You and I have different personal histories and education so of course our opinions might be different sometimes. This has nothing to do with being uneducated however. Speaking as someone who also gets frustrated with those whom I perceive to be wrong, I know its tempting to think they simply don't know as much as you, otherwise they'd agree with you. But if you've read all my posts and still don't agree with me, I could feel that way too. But I don't. Because our perceptions are simply different. No biggie.
Kim thinks I should write what I just told her "I think social justice is a legitimate goal to strive for, and is quite admirable. Otherwise I couldn't be married to you. However, it's just not MY thing". Sorry if I touched a nerve about poverty. She also wants me to write "I love you man"
ReplyDeleteyeah, i wrote that i knew you weren't uneducated, in fact just the opposite. the argument against landfills was based on a human POV solely, and also for most large, complex lifeforms. although rats seem to be able to survive anything. i don't think you're a consumerist either due to the emphasis on relationships and life experience either, so i wanted to make sure.

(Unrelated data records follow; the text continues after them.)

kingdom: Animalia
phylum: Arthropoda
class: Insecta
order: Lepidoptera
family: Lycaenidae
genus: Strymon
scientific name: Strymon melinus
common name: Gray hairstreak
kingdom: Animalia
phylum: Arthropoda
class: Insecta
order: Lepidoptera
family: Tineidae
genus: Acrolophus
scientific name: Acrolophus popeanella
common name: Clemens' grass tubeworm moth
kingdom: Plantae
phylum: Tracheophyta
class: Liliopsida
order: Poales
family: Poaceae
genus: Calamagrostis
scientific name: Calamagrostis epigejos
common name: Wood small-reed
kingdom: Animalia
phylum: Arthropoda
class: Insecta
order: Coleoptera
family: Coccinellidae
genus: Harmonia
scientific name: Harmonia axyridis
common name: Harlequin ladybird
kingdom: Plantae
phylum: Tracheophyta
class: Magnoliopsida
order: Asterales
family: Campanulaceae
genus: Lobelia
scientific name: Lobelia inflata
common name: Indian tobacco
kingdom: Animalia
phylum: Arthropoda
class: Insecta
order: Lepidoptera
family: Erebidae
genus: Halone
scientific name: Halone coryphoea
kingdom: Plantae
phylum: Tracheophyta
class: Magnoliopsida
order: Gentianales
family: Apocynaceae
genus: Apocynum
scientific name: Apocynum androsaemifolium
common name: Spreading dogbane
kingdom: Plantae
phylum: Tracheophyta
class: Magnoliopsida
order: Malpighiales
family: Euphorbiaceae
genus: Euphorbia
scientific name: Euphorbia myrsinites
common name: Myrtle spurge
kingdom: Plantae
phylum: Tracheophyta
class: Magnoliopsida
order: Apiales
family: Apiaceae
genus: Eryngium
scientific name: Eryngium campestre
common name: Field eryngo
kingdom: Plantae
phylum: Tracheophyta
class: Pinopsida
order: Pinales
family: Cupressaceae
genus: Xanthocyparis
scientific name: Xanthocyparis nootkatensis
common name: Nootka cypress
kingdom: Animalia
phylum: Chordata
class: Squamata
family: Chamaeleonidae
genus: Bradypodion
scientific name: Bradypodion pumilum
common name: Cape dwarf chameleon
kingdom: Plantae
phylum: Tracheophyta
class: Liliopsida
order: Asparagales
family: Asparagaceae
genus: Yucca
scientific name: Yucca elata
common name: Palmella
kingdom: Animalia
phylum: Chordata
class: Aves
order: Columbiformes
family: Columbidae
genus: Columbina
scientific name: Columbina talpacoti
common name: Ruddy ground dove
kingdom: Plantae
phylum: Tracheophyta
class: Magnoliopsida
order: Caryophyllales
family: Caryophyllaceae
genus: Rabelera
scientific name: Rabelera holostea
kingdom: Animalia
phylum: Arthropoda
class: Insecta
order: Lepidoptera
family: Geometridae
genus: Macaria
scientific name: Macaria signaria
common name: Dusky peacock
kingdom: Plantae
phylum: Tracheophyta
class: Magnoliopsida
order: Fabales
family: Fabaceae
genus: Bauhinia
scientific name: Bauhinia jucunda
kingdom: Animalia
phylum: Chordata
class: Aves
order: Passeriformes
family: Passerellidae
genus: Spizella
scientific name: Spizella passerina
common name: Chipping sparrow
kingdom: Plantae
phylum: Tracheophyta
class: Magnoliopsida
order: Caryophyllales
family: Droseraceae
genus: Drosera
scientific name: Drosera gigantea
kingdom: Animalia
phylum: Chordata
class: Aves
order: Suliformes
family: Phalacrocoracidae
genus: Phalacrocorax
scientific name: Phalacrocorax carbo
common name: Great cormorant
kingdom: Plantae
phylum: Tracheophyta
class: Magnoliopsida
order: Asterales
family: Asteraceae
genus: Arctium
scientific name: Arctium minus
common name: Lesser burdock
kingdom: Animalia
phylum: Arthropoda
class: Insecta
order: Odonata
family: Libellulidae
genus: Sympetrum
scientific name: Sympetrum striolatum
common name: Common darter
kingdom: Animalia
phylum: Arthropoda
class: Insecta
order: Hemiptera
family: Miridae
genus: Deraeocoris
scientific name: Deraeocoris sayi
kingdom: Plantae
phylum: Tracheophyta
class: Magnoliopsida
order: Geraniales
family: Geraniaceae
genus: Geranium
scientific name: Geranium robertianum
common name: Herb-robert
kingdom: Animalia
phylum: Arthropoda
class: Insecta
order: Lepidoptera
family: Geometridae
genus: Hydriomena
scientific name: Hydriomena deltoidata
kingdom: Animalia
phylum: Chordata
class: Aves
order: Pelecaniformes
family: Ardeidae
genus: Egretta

ReplyDeletei'm about environmental justice, it's a reason why Biology was my minor. i guess i don't consider your arguments valid in not recycling while at the same time "getting" your stance against alarmist scare tactics. friends disagree. so it goes.
about poverty, i totally get the complexities and such like. i wasn't set off by the poverty as much as i was the recycling stuff. i still think you'd totally dig that book for a variety of factors: namely for sociology, behavioral biology, group hierarchy, world view, etc. not only for poverty but also for middle class and wealth. fascinating book that really exposes the water we swim in.
"special Olympics for rational discourse" = LOVE IT! haha!
i look forward to your consumerist post and i love you too.